Par exemple, à mes débuts dans l’école, je n’ai pas pu me présenter au concours d’entrée, car j’étais au Championnat d’Europe. C’était compliqué, mais j’ai quand même eu le droit de repasser le concours.
Tu as été champion d’Europe en 2017 à 15 ans, peux-tu me raconter ton expérience ?
J’ai fait mes premières années en équipe de France assez jeune, j'avais 14 ans. J’ai ensuite commencé mes premières Coupes du monde en classe de première. En terminale, j’ai intégré l’équipe de France senior. J’ai également participé au Championnat de France à plusieurs reprises et remporté le titre de champion d’Europe. Cette année, j’ai fini 3e en Coupe du monde et j’ai aussi fait deux finales en Championnat du monde.
Ces dernières années, j’ai participé à presque toutes les compétitions qui avaient lieu dans le domaine de l’escalade. Je fais aussi quasiment toutes les compétitions au niveau international, chez les seniors. J’ai déjà été au Japon, en Corée, en République Tchèque, en Autriche, en Suisse, aux États-Unis et je pars en Chine dans deux mois.
J’aime beaucoup participer à des compétitions. J’ai un esprit compétitif, je ressens l'envie de me challenger et le fait de le faire sur des gros événements donne encore plus de saveur.
D’un point de vue personnel, que signifient pour toi tous ces titres ?

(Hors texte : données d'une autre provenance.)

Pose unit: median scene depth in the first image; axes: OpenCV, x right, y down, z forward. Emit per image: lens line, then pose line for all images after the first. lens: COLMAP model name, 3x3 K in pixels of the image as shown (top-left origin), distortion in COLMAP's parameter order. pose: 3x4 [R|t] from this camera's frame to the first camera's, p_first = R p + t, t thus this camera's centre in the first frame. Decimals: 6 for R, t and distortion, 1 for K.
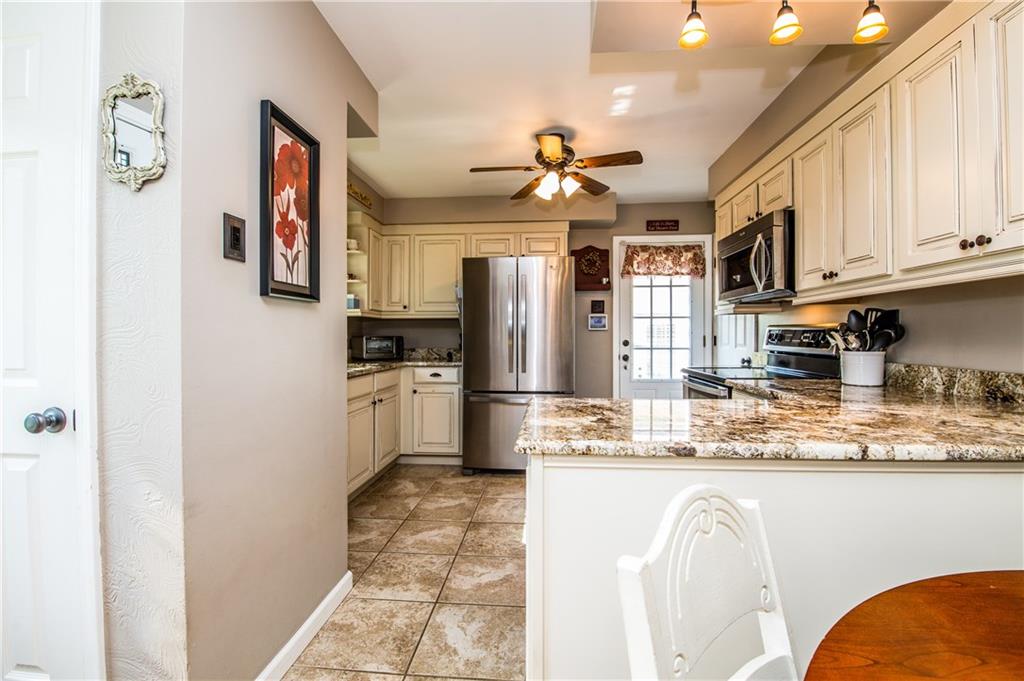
lens RADIAL K [[441.5, 0, 517.2], [0, 441.5, 337.8], [0, 0, 1]] dist [-0.002571, -0.010129]
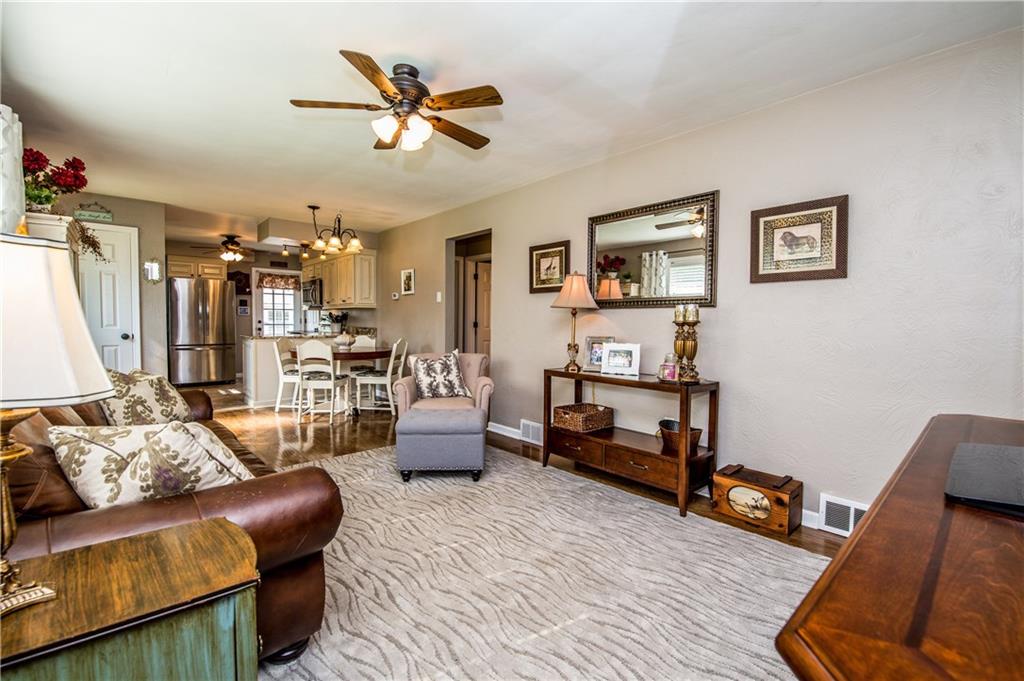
lens RADIAL K [[441.5, 0, 517.2], [0, 441.5, 337.8], [0, 0, 1]] dist [-0.002571, -0.010129]
pose [[0.690184, -0.019516, 0.723371, -0.458555], [-0.008319, 0.999356, 0.034899, 0.006105], [-0.723586, -0.030104, 0.689577, -1.422301]]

Je ne m’en rends pas forcément compte, parce que je ne sais pas ce que je serais sans ça. Dans la vie en général, ça m’apporte de la confiance en moi, des capacités organisationnelles et évidemment ça m’aide dans la vie de manière financière. J’ai aussi énormément gagné en maturité, parce que j’ai vite été plongé dans le monde professionnel. C’est d’ailleurs un très bon point pour moi, car je vais finir assez tard mes études.